This collection of poems suggests that every moment holds wondrous possibilities.
Vinay Benjamin’s poetry collection Subtle Moments celebrates the wonder of human existence by exploring its most mundane parts. Poems range in focus, from aging to loneliness and from the sweetness of poetry to the horrors of violence. This collection recognizes that although not every subtle moment is beautiful, humanity is.
Subtle Moments is segmented into four subsections titled “Reflections,” “Nature,” “Memories,” and “Mirrored Verse.” Sections flow well with each other in their dedication to exploring the universal human experience. The focus on human nature is most clear in the “Nature” and “Mirrored Verse” sections, which tackle topics like spirituality, community, and art. “Reflection” and “Memories” more clearly draw from the poet’s own experiences.

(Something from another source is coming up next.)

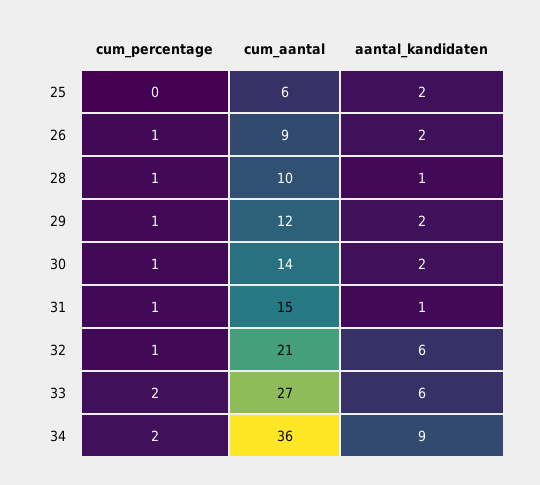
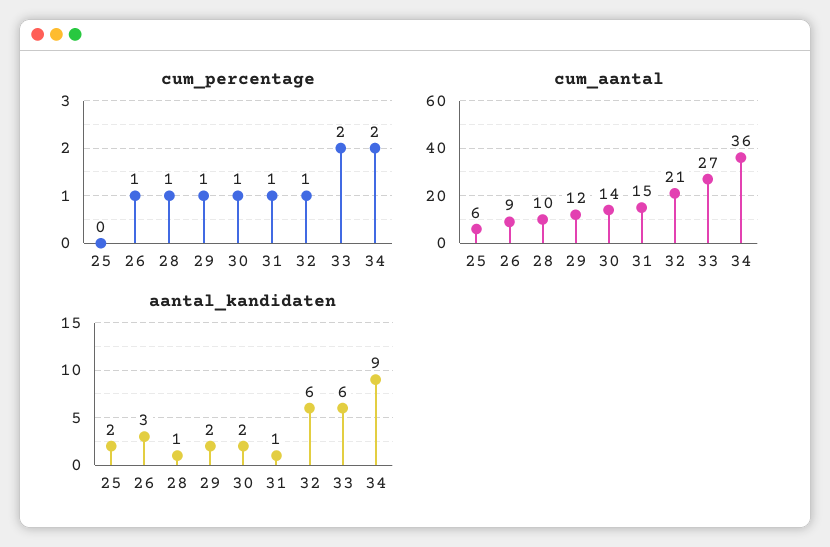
aantal_kandidaten, 26: 2 -> 3

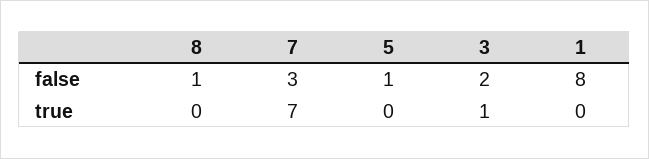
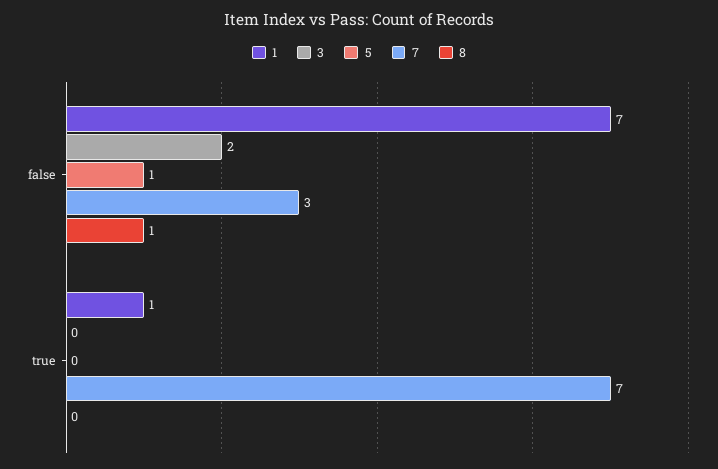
1, false: 8 -> 7
3, true: 1 -> 0
1, true: 0 -> 1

These poems flourish when they turn the personal into the universal, in recognition that one person’s experiences expand beyond them.
A majority of the poems in Subtle Moments do indeed focus on moments from everyday life, transformed and transplanted into the context of human experience. The poem “Street Painter of Bombay” features the speaker watching a painter restore a work of art:
How simple ’twas I then realized
restoring relationships suffering from neglect,
all I needed was my resolve,
a brush of forgiveness and daubs of love …
Similarly, “Twilight Worshippers” is about a grassy clearing seen at twilight, but the image is transformed into a place of universal worship, just as an autumn wind is made into street art in “Strewn Graffiti.” The poems constantly offer a shift in perspective, a way to regard simplicity as extraordinary.
As beautiful as the language of “Twilight Worshippers” is, the profusion of effusive imagery makes reading slow going. Elsewhere, poems contrast this style and read as much more personal, their language relaxed and casual. “Valentine,” a poem from the “Memories” section, recalls young love in simple and accessible language, refraining from including commentary on human nature and instead sweetly fixating on the memory of a first kiss. Poems like “Valentine” keep Subtle Moments from becoming too concentrated on the cosmic and universal.
Subtle Moments is best read in sprints because of its tendency to veer into conceptual territory. The poems work best in clusters, in which they coagulate and form images greater than their individual parts. At their best, these poems are an impressionistic representation of the beauty of nature, the passion of writing, and the power of thought. However, poems sometimes blend together and lose their individuality.
Subtle Moments both reveals one individual’s life and thoughts and offers commentary on the transcendence of the human experience. Its poems are worth sifting through and lingering on, offering frequent reminders that every moment may hold something wondrous.